*Tugas yang Dikerjakan*.
A. Menurut kutipan tentang sejarah Karampuang, di manakah benda yang dijadikan arajang disimpan sampai saat ini?
B. Lanjutkan kutipan tentang sejarah Karampuang mulai setelah kalimat terakhirnya.

*Kutipan Dokumen*.
----------------------------------------

Akhirnya mereka menjadi raja di Ellang Mangenre, Bonglangi, Bontona Barua, Carimba, Lante Amuru dan Tassese. Dalam perjalanannya, masing-masing diamanahkan untuk membentuk dua gella. Dengan demikian maka terciptalah 12 gella baru yakni Bulu, Biccu, Salohe, Tanete, Maroanging, Anakarung, Munte, Siung, Sulewatang bulo, Sulewatang salohe, Satengnga, Pangepena Satengna. Setelah saudaranya telah menjadi raja, saudara tertuanya yang tinggal di Karampuang pun lenyap dan meninggalkan sebuah benda. Kelak benda inilah yang dijadikan sebagai arajang dan sampai saat ini disimpan di rumah adat. Sedangkan untuk menghormati to manurung tertua ini, maka rumah adatnya, semuanya dilambangkan dengan simbol perempuan.

----------------------------------------

*Data Berikut*.
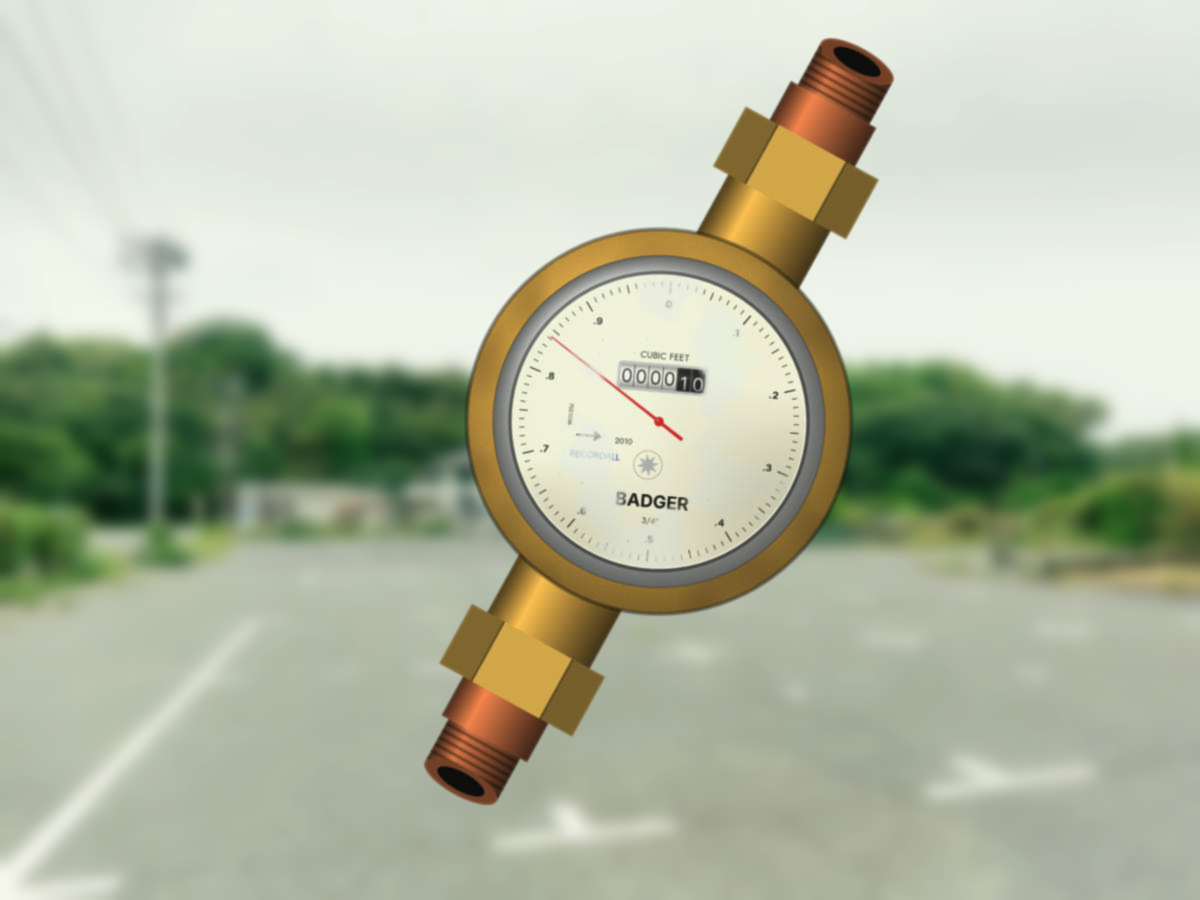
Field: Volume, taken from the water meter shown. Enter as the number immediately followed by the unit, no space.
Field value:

----------------------------------------

*Hasil Pengerjaan Tugas*.
A. Di rumah adat.

B.
Struktur Lembaga Adat Karampuang
Sebagai suatu komunitas tradisional, tentunya kehadiran pemimpin sangat dibutuhkan sebagai tokoh yang mampu mengayomi warganya dalam melaksanakan aktivitasnya. Dalam tradisi Karampuang, kepemimpinan diserahkan kepada empat tokoh adat dengan peran yang berbeda-beda. Keempatnya adalah Arung, Ade, Sanro dan Guru. Arung, Ade dan Guru harus dijabat oleh laki- laki, sedangkan Sanro haruslah dijabat oleh perempuan. Keempatnya digambarkan dengan api tettong arung, tana tudang ade, anging rekko sanro serta wae suju guru (empat unsur kehidupan yakni api, tanah, udara dan air). Perpaduan keempat tokoh ini digambarkan sebagai Eppa alliri tetteppona hanuae. Dalam menjalankan aktivitasnya mereka harus tetap kompak dan memutuskan segala persoalan atas kesepakatan bersama. Selain itu, segala keputusan yang telah ditetapkan harus dijaga dan tidak dibolehkan untuk mengubahnya lagi dan diungkapkan dengan kata teppu batu tenrilesang. Akhirnya dipertegas lagi dengan kata-kata de’na lura bicara. Karena posisinya sebagai ade eppa, maka mereka bahu membahu mempertahankan segala tradisi leluhur yang merupakan warisan sekaligus amanah dari To Manurung.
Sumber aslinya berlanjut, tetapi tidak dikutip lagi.